What the task requires:
Repeat each record below exactly, dropping the pictures.

[Dataset content Boundary: Start]

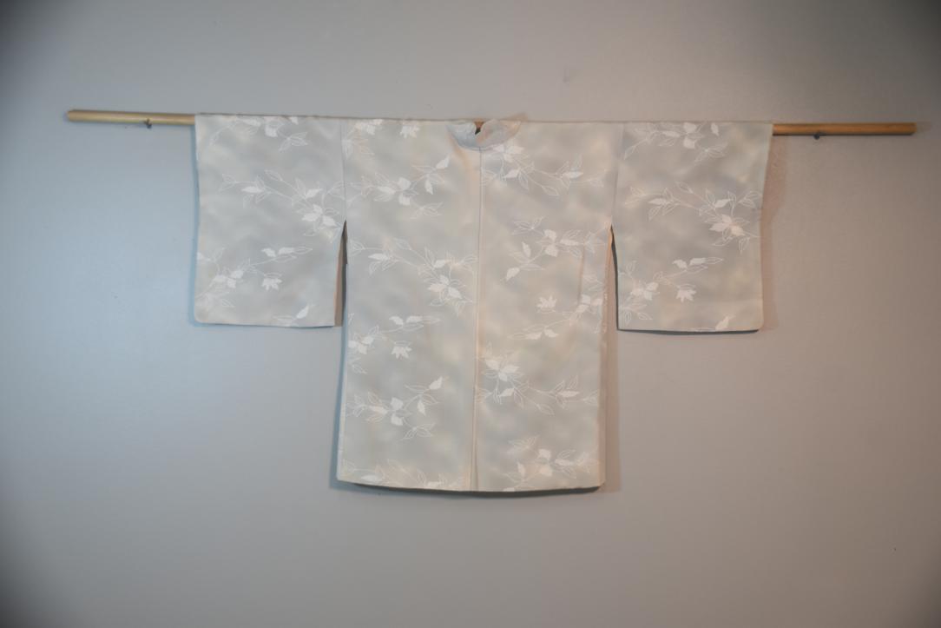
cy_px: 314
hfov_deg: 41.1
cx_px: 470
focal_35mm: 48
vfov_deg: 28.1
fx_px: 1255
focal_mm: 32
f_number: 4.5
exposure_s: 1/80
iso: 400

[Dataset content Boundary: End]

Response:
cy_px: 314
hfov_deg: 41.1
cx_px: 470
focal_35mm: 48
vfov_deg: 28.1
fx_px: 1255
focal_mm: 32
f_number: 4.5
exposure_s: 1/80
iso: 400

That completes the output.